Fino a domenica in scena al teatro Anfitrione di Roma
uno spettacolo tratto dal film cult di Mel Brooks

La "inumana" sfida del
dottor Frankenstein junior

di Paolo FANTAUZZI

Quello di Mel Brooks trent'anni fa fu un omaggio del primo classico "Frankenstein" e, al tempo stesso, una parodia, un affettuoso omaggio alla bellezza dei vecchi film in bianco e nero.
Sulla stessa lunghezza d'onda si pone anche la versione teatrale dell'associazione culturale "Linea di Confine", con la dovuta differenza che l'omaggio stavolta è reso alla straordinaria magia del cinema e nella fattispecie all'opera del grande comico americano, divenuto film cult per un' intera generazione.
Sarebbe tuttavia errato pensare che lo spettacolo sia una semplice trasposizione teatrale del film.
Naturalmente resta la sfida del nipote del barone Victor von Frankenstein là dove il nonno ha fallito (ovvero infondere la scintilla della vita in una nuova, perfetta creatura), così come non muta la scarsa affidabilità dei suoi assistenti.
A parte l'adattamento per il palcoscenico e il taglio di alcune scene che non nuocciono all'economia dello spettacolo (come l'arresto e la fuga dalla prigione della creatura), la riproposizione di quella storia, pazza e divertentissima, è ottenuta grazie anche all'aggiunta di un pizzico di follia in più e sfruttando la magia che solo il palcoscenico di un teatro può dare.
In effetti l'atmosfera noir, fuori del tempo, a tratti spettrale, è davvero ben curata attraverso un sapiente uso delle luci.

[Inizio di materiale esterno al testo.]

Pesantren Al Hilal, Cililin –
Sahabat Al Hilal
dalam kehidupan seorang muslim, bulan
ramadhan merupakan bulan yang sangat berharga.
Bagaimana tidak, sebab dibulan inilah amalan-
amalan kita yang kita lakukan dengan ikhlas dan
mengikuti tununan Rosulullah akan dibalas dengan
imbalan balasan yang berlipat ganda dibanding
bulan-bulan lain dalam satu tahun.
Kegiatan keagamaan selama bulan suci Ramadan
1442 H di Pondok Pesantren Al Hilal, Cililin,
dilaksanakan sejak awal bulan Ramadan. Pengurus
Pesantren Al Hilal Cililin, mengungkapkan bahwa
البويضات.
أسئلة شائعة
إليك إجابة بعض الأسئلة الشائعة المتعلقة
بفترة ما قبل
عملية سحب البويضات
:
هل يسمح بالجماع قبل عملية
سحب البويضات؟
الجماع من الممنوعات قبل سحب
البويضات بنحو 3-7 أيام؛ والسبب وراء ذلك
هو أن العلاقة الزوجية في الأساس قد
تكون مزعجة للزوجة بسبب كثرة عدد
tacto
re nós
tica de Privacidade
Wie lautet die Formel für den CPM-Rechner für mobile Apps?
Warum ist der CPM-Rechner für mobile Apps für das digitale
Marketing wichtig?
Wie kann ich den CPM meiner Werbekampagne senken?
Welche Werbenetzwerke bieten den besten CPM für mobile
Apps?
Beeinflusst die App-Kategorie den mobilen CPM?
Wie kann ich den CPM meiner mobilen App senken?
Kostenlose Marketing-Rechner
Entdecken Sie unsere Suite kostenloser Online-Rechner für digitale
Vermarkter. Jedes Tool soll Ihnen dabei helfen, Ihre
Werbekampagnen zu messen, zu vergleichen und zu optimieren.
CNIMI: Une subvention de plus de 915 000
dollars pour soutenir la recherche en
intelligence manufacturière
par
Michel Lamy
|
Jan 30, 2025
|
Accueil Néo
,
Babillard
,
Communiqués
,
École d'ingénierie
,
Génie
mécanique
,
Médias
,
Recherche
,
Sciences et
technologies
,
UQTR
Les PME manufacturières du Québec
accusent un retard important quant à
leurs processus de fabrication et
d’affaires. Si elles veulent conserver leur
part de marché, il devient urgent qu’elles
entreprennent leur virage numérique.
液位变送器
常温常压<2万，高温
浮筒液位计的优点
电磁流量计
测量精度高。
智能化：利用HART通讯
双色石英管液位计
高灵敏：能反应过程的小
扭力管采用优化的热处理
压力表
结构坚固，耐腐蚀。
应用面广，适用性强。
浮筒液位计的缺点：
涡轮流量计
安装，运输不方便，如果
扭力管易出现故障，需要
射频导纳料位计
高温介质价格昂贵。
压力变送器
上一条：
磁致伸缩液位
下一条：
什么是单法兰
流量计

La musica, che va dai toni epici a quelli beffardi, accompagna e sottolinea la particolarità del frangente, sottolineando, ove necessario, ora l'aspetto grave (Wagner, "2001 Odissea nello spazio"), ora quello inquietante (il tema de "Lo squalo"), ora il comico (come avviene con l'uso di "Je t'aime moi non plus" o della colonna sonora de "La pantera rosa").
Nella inarrestabile sequenza di gag e battute, degna di nota è la bravura degli attori nel ruolo degli assistenti del dottore (Sebastian Barbalan e Viviana Lentini) in un ruolo non facile che nel film erano interpretati da due fenomeni come Marty Feldman e Teri Garr. Allo stesso modo regge bene il confronto anche l'attore Angelo De Angelis, che in una parte esclusiva e quindi tutt'altro che semplice - soprattutto per il precedente rappresentato dal grande genio comico di Gene Wilder - in una scoppiettante miscela di comicità e teatralità riesce bene a reggere quasi da solo lo spettacolo come si conviene ad un "one-man-show".

Al Teatro Anfitrione, Via di San Saba 24 - Roma.
Repliche fino al 31 ottobre alle ore 21.00, domenica alle 17.30.